Moreover, and probably less known, is the company’s advertising agency, its record label, and its film division which all do their part in keeping the company diverse, and thus easily adaptable.

Also, it’s not scared of saying the word f*ck. Smith has the unique edge for running a company not shying away from controversy, tattooed journalists and bizarre stories like Snake Island, Underground Bare Knuckle Boxing in the UK, and Inside North Korea. The latter saw the very notorious event of basketball star Dennis Rodman getting buddy buddy with North Korea’s supreme leader, Kim Jung Un.

In short, Vice’s content is not known for being politically correct to say the least.

And with this image comes its very strong demographic, described as being “more influential, affluent & active than millennials as a whole” also known as Gen Y.

Its YouTube channel numbers can give us a good indication of its video reach.

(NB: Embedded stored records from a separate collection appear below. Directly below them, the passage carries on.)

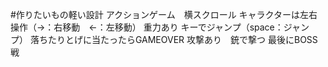 #作りたいもの軽い設計
アクションゲーム　横スクロール
キャラクターは左右操作（→：右移動　←：左移動）
重力あり
キーでジャンプ（space：ジャンプ）
落ちたりとげに当たったらGAMEOVER
攻撃あり　銃で撃つ
最後にBOSS戦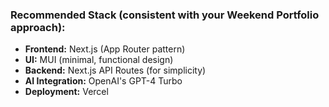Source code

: ### Recommended Stack (consistent with your Weekend Portfolio approach):

- **Frontend:** Next.js (App Router pattern)
- **UI:** MUI (minimal, functional design)
- **Backend:** Next.js API Routes (for simplicity)
- **AI Integration:** OpenAI's GPT-4 Turbo
- **Deployment:** Vercel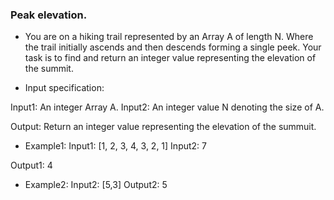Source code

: ### Peak elevation.

- You are on a hiking trail represented by an Array A of length N. Where the trail initially ascends and then descends forming a single peek. Your task is to find and return an integer value representing the elevation of the summit.

- Input specification:

Input1: An integer Array A.
Input2: An integer value N denoting the size of A.

Output:
Return an integer value representing the elevation of the summuit.

- Example1:
Input1: [1, 2, 3, 4, 3, 2, 1]
Input2: 7

Output1:
4

- Example2:
Input2: [5,3]
Output2: 5
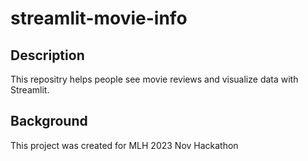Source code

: # streamlit-movie-info

## Description

This repositry helps people see movie reviews and visualize data with Streamlit.

## Background

This project was created for MLH 2023 Nov Hackathon
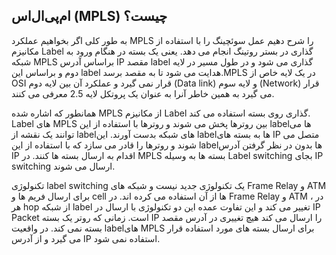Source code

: ## ام‌پی‌ال‌اس (MPLS) چیست؟

به طور کلی اگر بخواهیم عملکرد MPLS را شرح دهیم عمل سوئچینگ را با استفاده از مکانیزم Label گذاری در بستر روتینگ انجام می دهد. یعنی یک بسته در هنگام ورود به شبکه MPLS براساس آدرس IP مقصد label گذاری می شود و در طول مسیر در لایه دوم و براساس این label هدایت می شود تا به مقصد برسد.MPLS در یک لایه خاص از OSI قرار نمی گیرد و عملکرد آن بین لایه دوم (Data link) و لایه سوم (Network) قرار می گیرد به همین خاطر آنرا به عنوان یک پروتکل لایه 2.5 معرفی می کنند.

همانطور که اشاره شده MPLS از مکانیزم Label گذاری روی بسته استفاده می کند. Label های MPLS بین روترها پخش می شوند و روترها با استفاده از این labelها می توانند یک نقشه از labelهای شبکه بدست آورند. این labelها به بسته های IP متصل می شوند و روترها را قادر می سازد که با استفاده از این labelها بدون در نظر گرفتن آدرس IP اقدام به ارسال بسته ها کنند. در MPLS بسته ها به وسیله Label switching بجای IP switching ارسال می شوند.

تکنولوژی label switching یک تکنولوژی جدید نیست و شبکه های Frame Relay و ATM برای ارسال فریم ها و cell ها از آن استفاده می کرده اند. در Frame Relay و ATM ، در هر hop از شبکه label تغییر می کند و این تفاوت عمده این دو تکنولوژی با ارسال در IP Packet است. زمانی که روتر یک بسته IP را ارسال می کند هیچ تغییری در آدرس مقصد بسته نمی کند. در واقعیت labelهای MPLS برای ارسال بسته های مورد استفاده قرار می گیرد و از آدرس IP استفاده نمی شود.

Its general channel has over 4-million subscribers while its few-months-old food channel, Munchies, has a 200 000-strong community.

As sources further tell Fortune, a large part of the company’s money also comes from sponsored content. A really good example of this is The Creators Project video series which is sponsored by Intel. Apparently this deal constitutes of millions of dollars.

According to its Media Pack of 2014, these are Vice Media’s channels (some up-and-coming):


Earlier this year, founder Shane Smith boasted about how his “empire” is gearing up to take over world media as we know it, and even said that he’s planning on taking the company IPO for a massive US$30-billion.